On the other hand, we aren’t looking for our day to be too atypical. Scary is not good. We don’t want, for example, a 747 plowing through the roof of our condo while we’re napping.
So we’re constantly balancing repetition and variation, the ordinary and the extraordinary, in an attempt to achieve a pleasing equilibrium.
Within the context of our lives, it’s the job of the artist to maintain that balance while tugging us gently in new directions. He’s obligated to offer us fresh perceptions of the world, variation within repetition, the extraordinary within the ordinary.
This is what Ted Wojtasik does well in his second novel, “Collage” (Livingston Press. 180 pages. $14.95).
Wojtasik is chairman of the Creative Writing Department at St. Andrews College in Laurinburg. His first novel, “No Strange Fire,” received a gold-starred review and “Editors’ Choice 1996” in Booklist.
“Collage” is likely to bring Wojtasik more kudos.
The narrator, Zeljko “Zee” Matejcic, is an American-born Yugoslav living in Washington, D.C., in the mid-1980s. He’s a young gay man exploring his sexuality about the time AIDs becomes epidemic. He works as an archivist for the National Archives cataloging the letters and journals from Robert Peary’s voyage to the North Pole. And he creates collages from bits and pieces of other lives, puzzling together the past and present into a comprehensible form.

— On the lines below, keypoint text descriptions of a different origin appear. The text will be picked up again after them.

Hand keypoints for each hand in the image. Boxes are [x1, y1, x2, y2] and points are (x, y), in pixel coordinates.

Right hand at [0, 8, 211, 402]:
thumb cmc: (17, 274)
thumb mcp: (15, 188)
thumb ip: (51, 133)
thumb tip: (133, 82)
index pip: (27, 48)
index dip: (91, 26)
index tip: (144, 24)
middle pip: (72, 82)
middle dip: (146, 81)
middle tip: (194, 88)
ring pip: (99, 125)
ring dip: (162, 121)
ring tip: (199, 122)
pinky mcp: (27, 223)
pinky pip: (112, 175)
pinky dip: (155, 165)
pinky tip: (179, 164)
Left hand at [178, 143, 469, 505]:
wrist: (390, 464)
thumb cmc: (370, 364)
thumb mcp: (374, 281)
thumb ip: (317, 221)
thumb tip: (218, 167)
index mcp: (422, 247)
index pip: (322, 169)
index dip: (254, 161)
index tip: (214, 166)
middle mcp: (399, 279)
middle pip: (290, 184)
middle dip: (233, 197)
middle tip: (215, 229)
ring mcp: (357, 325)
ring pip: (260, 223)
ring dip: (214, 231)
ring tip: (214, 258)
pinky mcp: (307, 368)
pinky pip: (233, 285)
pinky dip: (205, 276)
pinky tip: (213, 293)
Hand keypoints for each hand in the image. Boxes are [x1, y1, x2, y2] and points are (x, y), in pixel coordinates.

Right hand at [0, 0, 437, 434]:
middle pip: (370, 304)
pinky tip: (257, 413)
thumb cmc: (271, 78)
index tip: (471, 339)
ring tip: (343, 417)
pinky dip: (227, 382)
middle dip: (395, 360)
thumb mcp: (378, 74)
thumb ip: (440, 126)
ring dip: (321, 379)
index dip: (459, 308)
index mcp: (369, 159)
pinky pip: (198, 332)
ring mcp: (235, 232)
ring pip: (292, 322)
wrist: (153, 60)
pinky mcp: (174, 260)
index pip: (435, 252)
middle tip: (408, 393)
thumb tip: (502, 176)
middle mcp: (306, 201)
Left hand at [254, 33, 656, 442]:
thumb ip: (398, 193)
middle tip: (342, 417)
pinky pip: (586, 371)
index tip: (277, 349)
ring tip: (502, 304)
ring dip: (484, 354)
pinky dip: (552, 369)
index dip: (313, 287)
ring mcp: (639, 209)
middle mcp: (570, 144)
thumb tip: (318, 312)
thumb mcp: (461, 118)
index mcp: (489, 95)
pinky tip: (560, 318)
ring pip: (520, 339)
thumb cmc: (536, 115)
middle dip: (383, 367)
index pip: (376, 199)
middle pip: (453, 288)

Wojtasik employs a storytelling technique that’s part stream-of-consciousness, part flashback, part poetry to transport the reader seamlessly from the past to the present and back again — all within the space of a few paragraphs, as when Zee describes his father’s reaction to a collage created from family letters while the narrator drifts back to Peary’s experience in the arctic:
“When my father saw the collage, he gulped at the air as though he had been punched in the gut. He clenched his hands into fists. His eyes were spinning.
“‘I remember few more grim and desolate scenes than the environs of Fort Conger as I took them in while being lashed to my sledge, a helpless cripple, on a bitterly cold February morning when I left the fort to return to the ship Windward.’”
“‘How could you have done this?’ His voice erupted into this high-pitched shriek, ‘How can you have done this to my father’s letters.’”
Wojtasik’s spurning of narrative convention for experimentation is completely appropriate in the context of the story he’s telling. And what at first may seem a stylistic artifice only serves to intensify the energy and movement of the narrative while focusing the thematic relationship of the past to the present. By the end of the novel, the reader is engrossed in the flow of storytelling, and much of the emotional impact of the narrative is the product of Wojtasik’s experimental design. Indeed, it’s difficult to envision how the story could be told employing a more predictable approach.
Although the gay subject matter may not be the stuff of the shop-worn initiation tale, the novel’s sexual content is never gratuitous and serves only to increase one’s understanding of and sympathy for the narrator’s lifestyle.
Wojtasik has created a forceful, honest, experimental novel that functions on multiple emotional and intellectual levels and prods the reader into new perceptions of a world that exists outside the commonplace. He’s done his job. There’s little more the sophisticated reader can ask of an author.